About bathroom floor/plaster:

We are doing our bathroom floor in bricks mortared with clay - a solution
we have tried elsewhere in our community, and which works very well. For
this solution there are several important things to remember:

- Use only hard burned bricks suitable for outdoor use. Else the flor will
be worn down very quickly. Apart from that you can easily use a mixture of
bricks with different colours.

- The mortar needs more sand than the cob mixture or it will crack. We use
three times as much sand for mortar than we use for our cob mixture.

- Use some sort of fibre in the mortar used in the joints between the
bricks.
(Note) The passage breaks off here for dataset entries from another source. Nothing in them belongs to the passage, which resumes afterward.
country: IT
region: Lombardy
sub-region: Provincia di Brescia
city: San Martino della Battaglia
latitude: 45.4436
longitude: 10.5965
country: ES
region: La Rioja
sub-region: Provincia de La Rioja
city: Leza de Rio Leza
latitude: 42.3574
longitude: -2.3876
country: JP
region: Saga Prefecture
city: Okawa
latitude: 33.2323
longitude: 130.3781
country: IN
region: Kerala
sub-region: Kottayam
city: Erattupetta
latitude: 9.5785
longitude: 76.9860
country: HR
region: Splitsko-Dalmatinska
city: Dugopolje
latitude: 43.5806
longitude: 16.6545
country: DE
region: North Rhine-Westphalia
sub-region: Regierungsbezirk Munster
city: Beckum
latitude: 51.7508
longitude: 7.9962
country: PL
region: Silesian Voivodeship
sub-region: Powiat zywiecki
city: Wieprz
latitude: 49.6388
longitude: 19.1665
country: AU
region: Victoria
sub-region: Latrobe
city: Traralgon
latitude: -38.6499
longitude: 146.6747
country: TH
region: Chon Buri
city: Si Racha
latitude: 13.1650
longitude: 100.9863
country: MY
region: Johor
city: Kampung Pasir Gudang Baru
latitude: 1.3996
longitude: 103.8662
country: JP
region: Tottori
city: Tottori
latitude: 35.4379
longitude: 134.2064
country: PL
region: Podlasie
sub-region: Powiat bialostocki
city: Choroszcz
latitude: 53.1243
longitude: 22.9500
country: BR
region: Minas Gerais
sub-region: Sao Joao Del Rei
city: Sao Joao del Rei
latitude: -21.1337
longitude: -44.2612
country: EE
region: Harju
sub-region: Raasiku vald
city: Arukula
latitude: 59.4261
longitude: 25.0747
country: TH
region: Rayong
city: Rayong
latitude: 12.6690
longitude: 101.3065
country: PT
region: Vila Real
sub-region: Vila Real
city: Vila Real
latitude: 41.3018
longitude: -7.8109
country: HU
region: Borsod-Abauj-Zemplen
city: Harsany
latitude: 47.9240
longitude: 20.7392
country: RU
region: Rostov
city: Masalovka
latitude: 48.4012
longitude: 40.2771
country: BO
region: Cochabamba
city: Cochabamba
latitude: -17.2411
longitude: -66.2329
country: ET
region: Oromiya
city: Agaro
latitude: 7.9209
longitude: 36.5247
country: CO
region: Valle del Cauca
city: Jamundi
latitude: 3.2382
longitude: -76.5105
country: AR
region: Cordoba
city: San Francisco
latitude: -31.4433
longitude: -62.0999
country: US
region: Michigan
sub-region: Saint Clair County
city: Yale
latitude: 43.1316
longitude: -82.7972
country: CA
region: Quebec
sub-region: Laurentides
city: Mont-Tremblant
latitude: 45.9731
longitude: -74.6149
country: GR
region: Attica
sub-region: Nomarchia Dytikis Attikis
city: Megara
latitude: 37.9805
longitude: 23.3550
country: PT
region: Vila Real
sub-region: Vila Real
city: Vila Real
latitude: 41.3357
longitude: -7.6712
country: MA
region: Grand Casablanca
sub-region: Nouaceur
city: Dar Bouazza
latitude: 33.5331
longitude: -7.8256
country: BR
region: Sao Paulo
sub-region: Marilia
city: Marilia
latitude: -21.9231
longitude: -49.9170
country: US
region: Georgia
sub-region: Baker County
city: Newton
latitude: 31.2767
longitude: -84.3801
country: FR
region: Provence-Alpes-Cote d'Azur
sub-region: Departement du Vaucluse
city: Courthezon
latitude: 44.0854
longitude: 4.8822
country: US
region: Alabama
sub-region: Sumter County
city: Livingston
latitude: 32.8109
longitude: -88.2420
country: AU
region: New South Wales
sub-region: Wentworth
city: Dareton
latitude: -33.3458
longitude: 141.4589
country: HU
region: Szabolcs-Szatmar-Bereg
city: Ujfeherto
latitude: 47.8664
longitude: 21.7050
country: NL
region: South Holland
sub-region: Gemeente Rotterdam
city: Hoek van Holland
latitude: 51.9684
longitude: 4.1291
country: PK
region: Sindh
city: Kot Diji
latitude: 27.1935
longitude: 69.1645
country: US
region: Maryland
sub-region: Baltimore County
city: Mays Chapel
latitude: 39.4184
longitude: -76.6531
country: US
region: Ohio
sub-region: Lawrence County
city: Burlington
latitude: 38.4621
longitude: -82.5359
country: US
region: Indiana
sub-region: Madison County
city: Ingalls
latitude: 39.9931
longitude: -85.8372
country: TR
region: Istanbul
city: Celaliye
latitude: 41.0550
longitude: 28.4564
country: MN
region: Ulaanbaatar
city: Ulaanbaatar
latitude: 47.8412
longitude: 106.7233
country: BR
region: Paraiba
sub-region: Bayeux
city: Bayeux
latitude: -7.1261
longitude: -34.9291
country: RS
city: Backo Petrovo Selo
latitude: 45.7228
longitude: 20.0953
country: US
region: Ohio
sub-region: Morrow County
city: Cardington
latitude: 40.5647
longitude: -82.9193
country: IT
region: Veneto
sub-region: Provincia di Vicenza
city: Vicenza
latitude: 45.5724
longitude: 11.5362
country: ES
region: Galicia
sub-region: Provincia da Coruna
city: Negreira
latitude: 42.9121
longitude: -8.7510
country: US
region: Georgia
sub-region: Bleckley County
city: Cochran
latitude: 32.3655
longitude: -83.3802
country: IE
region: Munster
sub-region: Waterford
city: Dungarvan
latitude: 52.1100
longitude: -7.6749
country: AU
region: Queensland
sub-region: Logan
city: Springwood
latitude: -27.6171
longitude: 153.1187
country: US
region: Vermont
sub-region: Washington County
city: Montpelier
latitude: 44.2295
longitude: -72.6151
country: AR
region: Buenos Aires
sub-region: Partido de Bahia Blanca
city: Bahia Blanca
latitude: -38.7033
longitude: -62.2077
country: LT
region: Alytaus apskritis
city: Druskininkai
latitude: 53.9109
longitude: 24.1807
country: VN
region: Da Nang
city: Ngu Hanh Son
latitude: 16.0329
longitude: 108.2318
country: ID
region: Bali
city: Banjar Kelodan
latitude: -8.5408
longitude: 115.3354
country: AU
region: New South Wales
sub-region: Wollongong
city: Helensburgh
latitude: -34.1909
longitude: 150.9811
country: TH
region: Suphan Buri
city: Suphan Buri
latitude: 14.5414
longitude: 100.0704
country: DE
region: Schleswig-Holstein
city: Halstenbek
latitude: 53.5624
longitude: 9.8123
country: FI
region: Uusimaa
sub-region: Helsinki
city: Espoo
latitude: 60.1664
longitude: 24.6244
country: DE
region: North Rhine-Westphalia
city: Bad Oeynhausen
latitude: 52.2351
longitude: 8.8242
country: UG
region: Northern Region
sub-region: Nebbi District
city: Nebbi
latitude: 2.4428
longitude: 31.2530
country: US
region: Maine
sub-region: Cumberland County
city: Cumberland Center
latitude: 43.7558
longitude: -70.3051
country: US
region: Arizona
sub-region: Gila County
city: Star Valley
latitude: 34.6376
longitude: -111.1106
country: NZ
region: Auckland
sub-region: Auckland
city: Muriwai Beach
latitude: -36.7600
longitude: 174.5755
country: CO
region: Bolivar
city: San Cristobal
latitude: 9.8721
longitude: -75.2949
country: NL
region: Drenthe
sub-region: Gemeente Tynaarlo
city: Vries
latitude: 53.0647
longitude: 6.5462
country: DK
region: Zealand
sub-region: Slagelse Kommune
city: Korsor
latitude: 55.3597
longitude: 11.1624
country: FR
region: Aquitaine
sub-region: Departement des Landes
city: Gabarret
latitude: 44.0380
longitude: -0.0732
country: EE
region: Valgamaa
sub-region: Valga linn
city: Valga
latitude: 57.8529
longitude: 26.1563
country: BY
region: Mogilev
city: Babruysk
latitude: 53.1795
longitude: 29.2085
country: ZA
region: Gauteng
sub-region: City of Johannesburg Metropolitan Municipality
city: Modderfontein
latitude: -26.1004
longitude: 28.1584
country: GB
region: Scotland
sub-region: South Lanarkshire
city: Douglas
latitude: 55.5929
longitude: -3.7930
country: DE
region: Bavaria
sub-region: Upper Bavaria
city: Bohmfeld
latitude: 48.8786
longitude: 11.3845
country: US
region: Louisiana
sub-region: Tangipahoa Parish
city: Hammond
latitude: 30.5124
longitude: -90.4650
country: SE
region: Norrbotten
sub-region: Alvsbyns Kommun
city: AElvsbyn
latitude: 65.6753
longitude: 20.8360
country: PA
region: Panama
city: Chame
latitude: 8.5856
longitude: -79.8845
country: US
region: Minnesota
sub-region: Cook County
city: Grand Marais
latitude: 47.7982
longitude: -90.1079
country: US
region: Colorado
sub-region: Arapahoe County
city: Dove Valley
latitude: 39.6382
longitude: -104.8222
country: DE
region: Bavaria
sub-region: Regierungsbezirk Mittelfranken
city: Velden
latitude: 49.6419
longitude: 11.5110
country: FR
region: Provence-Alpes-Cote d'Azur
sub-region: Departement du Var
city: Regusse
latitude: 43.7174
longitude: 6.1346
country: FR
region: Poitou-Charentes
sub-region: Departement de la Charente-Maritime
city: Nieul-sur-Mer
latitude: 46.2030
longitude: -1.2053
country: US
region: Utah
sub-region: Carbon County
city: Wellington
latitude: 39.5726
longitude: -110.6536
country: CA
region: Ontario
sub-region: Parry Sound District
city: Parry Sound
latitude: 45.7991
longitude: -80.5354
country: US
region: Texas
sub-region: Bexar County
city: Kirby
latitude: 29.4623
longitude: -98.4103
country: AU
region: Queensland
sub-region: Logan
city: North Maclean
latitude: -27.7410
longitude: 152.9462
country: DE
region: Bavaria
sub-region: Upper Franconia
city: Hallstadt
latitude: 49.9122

Straw is too coarse for this, but we have succesfully used horse
manure, which is essentially half processed straw.

- Let the floor dry completely, which might take a couple of months in a
moist climate, before treating it.

- Do not use plain linseed oil for treating the floor, unless you can wait
a couple of years for it to dry. We use linseed varnish, but Tonkin Laquer
made from tung oil is probably just as good or even better. The first time
you treat the floor it needs a LOT of varnish. Later you should ad varnish
once or twice a year, but then the bricks are saturated and needs only a
little coating.

If someone needs more detailed instruction in how to make a brick floor,
please write to me.

As for the bathroom / kitchen plaster the solution we have tried untill
now is good quality lime plaster coated with tung oil and then painted
with a painting based in linseed varnish. This works very well in a
private bathroom in one of the houses, but in our common house bathroom it
has turned out very badly indeed as we have mould growing in more and more
places.

The reasons are probably many: The house is a 150 year old brick house
with somwhat moist walls, the bathroom faces north, the room is very small
and too many people use it so it is comstantly moist, even with a lot of
ventilation.

So I can recommend the solution for not too small bathrooms in new
well-drained houses, used by relatively few people.